Disko-Geschichte: Die Reißmann-Story

Rudi Reißmann heute in seiner Heimatstadt Saalfeld. Foto: Andreas Abendroth

Rudi Reißmann: Man sagt, er sei der älteste DJ Deutschlands

Von Andreas Abendroth

In dem Jahr, in welchem ich geboren wurde – 1965 – beginnt die Bühnengeschichte des Saalfelders Rudi Reißmann. „Mein erster Auftritt war am 11. September 1965. Im Jugendklubhaus Saalfeld, als Techniker der Gruppe „the meridians“, berichtet das Disko-Urgestein. Damals war noch nicht zu ahnen, dass sich eine 50jährige Discogeschichte anschließen sollte. Der gelernte Elektromonteur studierte später Elektronik, arbeitete als Ingenieur bei Zeiss. Sein technisches Wissen sollte später den Diskobesuchern zu Gute kommen.
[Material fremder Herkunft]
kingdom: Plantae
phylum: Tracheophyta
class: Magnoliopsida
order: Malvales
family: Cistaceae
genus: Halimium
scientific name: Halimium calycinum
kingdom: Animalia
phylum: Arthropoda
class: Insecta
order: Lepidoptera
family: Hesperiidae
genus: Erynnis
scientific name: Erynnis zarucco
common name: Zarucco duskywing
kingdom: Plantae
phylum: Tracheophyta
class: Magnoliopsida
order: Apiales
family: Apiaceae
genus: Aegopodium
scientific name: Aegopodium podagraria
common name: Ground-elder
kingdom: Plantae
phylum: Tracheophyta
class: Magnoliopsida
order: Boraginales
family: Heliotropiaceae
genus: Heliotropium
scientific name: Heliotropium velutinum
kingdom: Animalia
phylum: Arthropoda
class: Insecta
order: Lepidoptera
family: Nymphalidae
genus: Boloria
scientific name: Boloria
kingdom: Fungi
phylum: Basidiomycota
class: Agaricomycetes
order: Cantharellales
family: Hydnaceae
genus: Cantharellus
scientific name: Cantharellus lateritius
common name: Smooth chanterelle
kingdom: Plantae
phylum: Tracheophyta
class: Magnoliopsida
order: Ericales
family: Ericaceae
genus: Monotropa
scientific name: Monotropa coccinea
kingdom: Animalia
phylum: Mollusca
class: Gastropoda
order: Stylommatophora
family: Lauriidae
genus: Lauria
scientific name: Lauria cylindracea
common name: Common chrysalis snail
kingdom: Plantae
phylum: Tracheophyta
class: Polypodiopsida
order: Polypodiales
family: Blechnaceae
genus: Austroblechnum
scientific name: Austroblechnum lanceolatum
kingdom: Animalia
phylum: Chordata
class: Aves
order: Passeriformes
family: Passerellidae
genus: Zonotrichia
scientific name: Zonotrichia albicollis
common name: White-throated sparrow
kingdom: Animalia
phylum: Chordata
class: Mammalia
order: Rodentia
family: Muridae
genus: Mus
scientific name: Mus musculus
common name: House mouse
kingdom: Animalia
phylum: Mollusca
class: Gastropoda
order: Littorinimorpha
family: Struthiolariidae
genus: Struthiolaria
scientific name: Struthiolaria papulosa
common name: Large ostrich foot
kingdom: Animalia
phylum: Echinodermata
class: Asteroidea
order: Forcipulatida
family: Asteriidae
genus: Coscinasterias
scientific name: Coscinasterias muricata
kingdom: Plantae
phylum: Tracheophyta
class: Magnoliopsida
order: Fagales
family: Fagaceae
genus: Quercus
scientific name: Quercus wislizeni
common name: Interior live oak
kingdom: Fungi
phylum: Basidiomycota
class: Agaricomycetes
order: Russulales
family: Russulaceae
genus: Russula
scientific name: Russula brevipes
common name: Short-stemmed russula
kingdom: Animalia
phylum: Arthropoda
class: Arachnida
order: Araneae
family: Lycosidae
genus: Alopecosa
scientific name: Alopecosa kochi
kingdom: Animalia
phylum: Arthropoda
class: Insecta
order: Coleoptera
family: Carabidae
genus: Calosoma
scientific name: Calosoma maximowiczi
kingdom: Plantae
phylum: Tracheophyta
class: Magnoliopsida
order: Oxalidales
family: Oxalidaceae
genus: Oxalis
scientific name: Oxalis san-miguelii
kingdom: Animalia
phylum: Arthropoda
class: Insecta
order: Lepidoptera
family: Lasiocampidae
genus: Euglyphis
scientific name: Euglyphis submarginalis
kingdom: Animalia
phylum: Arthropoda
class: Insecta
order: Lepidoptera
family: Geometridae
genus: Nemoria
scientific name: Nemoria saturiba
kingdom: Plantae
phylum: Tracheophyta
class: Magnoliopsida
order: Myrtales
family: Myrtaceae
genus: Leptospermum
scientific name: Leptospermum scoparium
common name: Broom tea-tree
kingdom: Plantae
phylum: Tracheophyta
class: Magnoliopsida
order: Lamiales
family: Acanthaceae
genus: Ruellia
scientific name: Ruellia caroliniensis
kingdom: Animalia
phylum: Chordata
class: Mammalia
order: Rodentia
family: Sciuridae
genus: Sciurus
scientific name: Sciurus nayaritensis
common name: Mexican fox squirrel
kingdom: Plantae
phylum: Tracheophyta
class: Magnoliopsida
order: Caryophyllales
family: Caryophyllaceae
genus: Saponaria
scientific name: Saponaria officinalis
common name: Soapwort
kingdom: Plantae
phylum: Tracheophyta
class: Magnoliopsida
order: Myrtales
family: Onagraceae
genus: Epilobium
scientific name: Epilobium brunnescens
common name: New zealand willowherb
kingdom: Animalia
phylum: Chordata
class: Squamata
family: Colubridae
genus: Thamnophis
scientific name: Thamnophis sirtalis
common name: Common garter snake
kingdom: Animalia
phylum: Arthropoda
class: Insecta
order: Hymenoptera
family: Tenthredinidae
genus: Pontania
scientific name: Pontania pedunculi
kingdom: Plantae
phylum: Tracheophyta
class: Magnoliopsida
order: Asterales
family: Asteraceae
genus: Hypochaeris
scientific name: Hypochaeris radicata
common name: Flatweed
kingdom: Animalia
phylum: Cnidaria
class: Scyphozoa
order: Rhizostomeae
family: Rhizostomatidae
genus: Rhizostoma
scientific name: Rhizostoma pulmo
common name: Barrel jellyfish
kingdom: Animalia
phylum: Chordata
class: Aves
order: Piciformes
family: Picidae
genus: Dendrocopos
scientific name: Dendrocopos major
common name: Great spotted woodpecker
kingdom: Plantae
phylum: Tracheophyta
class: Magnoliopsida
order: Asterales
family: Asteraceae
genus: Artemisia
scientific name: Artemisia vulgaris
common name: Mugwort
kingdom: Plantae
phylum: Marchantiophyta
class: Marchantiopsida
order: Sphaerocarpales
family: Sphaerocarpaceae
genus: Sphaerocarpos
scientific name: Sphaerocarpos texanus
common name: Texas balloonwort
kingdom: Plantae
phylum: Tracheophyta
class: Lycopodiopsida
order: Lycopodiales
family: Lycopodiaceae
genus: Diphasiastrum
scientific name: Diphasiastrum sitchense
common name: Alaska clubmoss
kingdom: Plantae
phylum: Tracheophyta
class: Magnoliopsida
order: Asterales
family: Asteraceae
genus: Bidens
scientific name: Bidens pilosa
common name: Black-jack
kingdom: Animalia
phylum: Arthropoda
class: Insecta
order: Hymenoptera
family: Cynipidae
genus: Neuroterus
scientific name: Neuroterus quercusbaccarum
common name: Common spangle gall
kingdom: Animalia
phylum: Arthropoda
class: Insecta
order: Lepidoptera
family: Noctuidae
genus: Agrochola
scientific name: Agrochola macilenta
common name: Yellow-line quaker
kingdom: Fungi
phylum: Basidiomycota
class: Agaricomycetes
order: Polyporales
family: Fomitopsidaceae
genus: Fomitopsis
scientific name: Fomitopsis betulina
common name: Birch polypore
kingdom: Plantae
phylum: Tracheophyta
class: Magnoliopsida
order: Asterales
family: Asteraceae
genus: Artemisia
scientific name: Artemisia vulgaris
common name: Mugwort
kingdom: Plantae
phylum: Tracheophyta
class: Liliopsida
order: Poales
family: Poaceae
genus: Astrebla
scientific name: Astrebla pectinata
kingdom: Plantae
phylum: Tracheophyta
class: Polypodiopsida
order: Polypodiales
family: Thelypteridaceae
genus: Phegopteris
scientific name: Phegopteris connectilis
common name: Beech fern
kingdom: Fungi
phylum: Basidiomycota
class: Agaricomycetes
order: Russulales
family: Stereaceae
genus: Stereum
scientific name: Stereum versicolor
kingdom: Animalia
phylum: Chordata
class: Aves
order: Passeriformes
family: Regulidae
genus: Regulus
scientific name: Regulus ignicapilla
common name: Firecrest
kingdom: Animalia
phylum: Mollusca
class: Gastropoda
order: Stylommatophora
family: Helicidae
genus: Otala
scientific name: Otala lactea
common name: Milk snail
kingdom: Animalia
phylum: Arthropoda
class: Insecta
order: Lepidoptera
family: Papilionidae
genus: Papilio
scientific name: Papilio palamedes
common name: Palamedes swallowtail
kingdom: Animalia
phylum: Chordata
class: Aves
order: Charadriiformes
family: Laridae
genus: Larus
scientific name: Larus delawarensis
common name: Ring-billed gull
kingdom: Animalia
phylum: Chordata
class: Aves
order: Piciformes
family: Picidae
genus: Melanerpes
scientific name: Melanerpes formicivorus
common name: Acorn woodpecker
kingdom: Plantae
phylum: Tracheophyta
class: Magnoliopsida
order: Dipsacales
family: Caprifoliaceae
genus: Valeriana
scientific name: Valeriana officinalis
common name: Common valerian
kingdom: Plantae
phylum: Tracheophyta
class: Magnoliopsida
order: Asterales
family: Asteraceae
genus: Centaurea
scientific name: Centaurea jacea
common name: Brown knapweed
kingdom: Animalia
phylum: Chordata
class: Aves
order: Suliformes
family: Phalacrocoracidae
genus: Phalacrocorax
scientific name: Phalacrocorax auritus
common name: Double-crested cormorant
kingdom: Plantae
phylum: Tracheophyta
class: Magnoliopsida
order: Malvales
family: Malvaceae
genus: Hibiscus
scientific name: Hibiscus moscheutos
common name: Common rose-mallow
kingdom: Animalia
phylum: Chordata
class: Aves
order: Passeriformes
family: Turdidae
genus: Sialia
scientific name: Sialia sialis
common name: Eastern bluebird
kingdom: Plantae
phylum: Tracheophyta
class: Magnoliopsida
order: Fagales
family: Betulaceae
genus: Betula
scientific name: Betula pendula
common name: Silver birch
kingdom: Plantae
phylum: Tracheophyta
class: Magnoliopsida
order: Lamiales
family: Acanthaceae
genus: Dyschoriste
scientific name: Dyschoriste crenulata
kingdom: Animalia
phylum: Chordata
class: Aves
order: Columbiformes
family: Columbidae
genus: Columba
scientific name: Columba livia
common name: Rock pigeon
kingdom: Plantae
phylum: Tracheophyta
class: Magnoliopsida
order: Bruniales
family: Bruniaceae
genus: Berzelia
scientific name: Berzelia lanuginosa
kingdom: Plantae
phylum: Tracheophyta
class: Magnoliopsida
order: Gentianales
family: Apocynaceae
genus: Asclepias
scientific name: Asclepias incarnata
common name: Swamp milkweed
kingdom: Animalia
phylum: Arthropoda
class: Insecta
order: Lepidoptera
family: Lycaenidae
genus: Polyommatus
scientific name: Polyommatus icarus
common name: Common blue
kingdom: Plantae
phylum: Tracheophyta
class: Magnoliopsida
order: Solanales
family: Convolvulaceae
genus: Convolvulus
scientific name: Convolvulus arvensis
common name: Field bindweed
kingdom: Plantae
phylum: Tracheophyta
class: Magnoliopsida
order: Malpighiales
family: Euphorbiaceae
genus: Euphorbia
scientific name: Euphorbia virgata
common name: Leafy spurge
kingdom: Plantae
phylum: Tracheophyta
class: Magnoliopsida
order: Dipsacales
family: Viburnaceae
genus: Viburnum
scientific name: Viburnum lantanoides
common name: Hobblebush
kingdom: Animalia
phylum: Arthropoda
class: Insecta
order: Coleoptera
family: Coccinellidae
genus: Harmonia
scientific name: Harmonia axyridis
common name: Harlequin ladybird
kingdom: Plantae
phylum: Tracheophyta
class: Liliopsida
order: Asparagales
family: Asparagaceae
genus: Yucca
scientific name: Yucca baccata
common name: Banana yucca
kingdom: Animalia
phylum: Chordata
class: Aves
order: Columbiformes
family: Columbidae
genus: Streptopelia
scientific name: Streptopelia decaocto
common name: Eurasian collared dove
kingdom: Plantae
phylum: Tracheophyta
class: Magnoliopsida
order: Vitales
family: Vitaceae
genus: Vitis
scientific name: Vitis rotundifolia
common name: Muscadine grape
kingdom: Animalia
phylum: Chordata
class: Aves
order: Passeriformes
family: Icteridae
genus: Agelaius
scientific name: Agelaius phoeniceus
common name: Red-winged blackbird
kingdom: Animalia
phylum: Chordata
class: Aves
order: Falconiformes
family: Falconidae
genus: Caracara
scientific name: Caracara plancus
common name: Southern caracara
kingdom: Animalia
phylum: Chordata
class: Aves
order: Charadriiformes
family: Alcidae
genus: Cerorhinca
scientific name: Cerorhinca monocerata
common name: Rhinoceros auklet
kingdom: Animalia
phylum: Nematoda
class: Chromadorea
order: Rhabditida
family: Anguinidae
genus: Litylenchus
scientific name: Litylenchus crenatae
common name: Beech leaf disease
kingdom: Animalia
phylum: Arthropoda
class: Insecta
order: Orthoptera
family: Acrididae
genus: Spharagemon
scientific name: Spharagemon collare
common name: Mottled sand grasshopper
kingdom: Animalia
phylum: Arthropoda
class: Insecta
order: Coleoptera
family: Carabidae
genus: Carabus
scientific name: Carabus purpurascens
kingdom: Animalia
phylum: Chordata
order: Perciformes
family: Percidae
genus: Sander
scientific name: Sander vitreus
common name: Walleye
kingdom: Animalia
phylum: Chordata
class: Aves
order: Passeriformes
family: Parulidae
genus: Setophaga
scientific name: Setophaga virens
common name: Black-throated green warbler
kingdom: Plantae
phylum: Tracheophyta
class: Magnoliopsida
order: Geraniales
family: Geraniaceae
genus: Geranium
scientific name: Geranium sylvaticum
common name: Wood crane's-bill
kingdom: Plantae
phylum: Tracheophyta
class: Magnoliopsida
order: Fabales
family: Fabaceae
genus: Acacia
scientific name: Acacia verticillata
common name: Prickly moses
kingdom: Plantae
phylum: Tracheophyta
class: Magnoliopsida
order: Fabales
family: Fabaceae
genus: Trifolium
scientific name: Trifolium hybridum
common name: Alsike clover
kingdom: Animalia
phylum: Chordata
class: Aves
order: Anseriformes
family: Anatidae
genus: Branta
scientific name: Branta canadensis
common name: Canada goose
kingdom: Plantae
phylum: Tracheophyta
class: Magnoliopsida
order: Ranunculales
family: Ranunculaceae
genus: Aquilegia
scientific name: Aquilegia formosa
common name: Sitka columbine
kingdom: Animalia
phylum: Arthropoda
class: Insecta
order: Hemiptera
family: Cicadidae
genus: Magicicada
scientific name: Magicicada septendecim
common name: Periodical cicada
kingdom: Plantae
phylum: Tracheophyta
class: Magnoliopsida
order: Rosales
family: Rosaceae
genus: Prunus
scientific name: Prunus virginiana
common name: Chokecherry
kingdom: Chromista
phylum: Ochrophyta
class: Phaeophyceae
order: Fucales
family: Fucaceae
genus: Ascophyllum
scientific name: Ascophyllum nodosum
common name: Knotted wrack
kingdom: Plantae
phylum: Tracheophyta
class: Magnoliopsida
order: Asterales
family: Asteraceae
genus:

1972 hat er dann seine „Amateur-Pappe“ – die umgangssprachliche Bezeichnung für die staatliche Erlaubnis zum Schallplattenunterhalter – abgelegt. „Die erste Hürde für offizielle Disko-Veranstaltungen“, betont Reißmann.
Danach war Erfindungsreichtum angesagt. „Mit einfachen Mitteln versuchten wir, das große Weltgeschehen nachzuahmen“, wird berichtet. Die betraf im Besonderen die Technik. „Von den Arbeitskollegen bekam man Schaltpläne aus westlichen Funktechnikzeitschriften. Dann baute man sich selber Tonbandgeräte und Verstärker. Erst in Mono, dann in Stereo. Bis zum Schluss der DDR war letztendlich die Kassette trumpf. Außerdem versuchte man an Westgeld zu kommen. Im Intershop gab es in den 80er Recorder, welche die Lücken zwischen den Titel erkannten“, so Reißmann

Ein anderes Thema waren die staatlichen Vorgaben für die Musik. Laut Gesetzt musste ein Verhältnis von 60 Prozent Osttitel und 40 Prozent Westtitel eingehalten werden. Auch hier war Rudi Reißmann wieder clever: „Die Ostmusik war richtig gut. Nur nicht zum Tanz geeignet. Also spielte ich diese in den Pausen.“

Rudi Reißmann ist zu einer Legende in der Disko-Szene geworden. Bis 2005 war er noch als DJ aktiv. An den Veranstaltungsorten galt der Spruch: „Ist der Rudi hier – sind die Straßen leer.“ Bei über 1400 Disko-Partys ließ er die Menschen tanzen und abrocken. Heute sind sein profundes Wissen über Musiktitel und die dazugehörigen Informationen zu den Interpreten sehr gefragt. Deshalb kann man ihn auch noch bei Oldie-Partys als Gastdiscjockey erleben.
Außerdem hat er ein riesiges Archiv über die damaligen Veranstaltungen. Viele Randnotizen verraten Details, lassen Erinnerungen wachwerden.
Der heute 75-Jährige gilt als der älteste DJ Deutschlands. „In den letzten Jahren gab es in meinem Leben einige Tiefpunkte, Rückschläge. Dabei spielte auch der Alkoholkonsum eine große Rolle. Jetzt habe ich wieder alles im Griff. Und so kann ich mich mit ganzem Herzen auf mein 50. Bühnenjubiläum am 12. September in Crösten freuen“, so das Disko-Urgestein abschließend.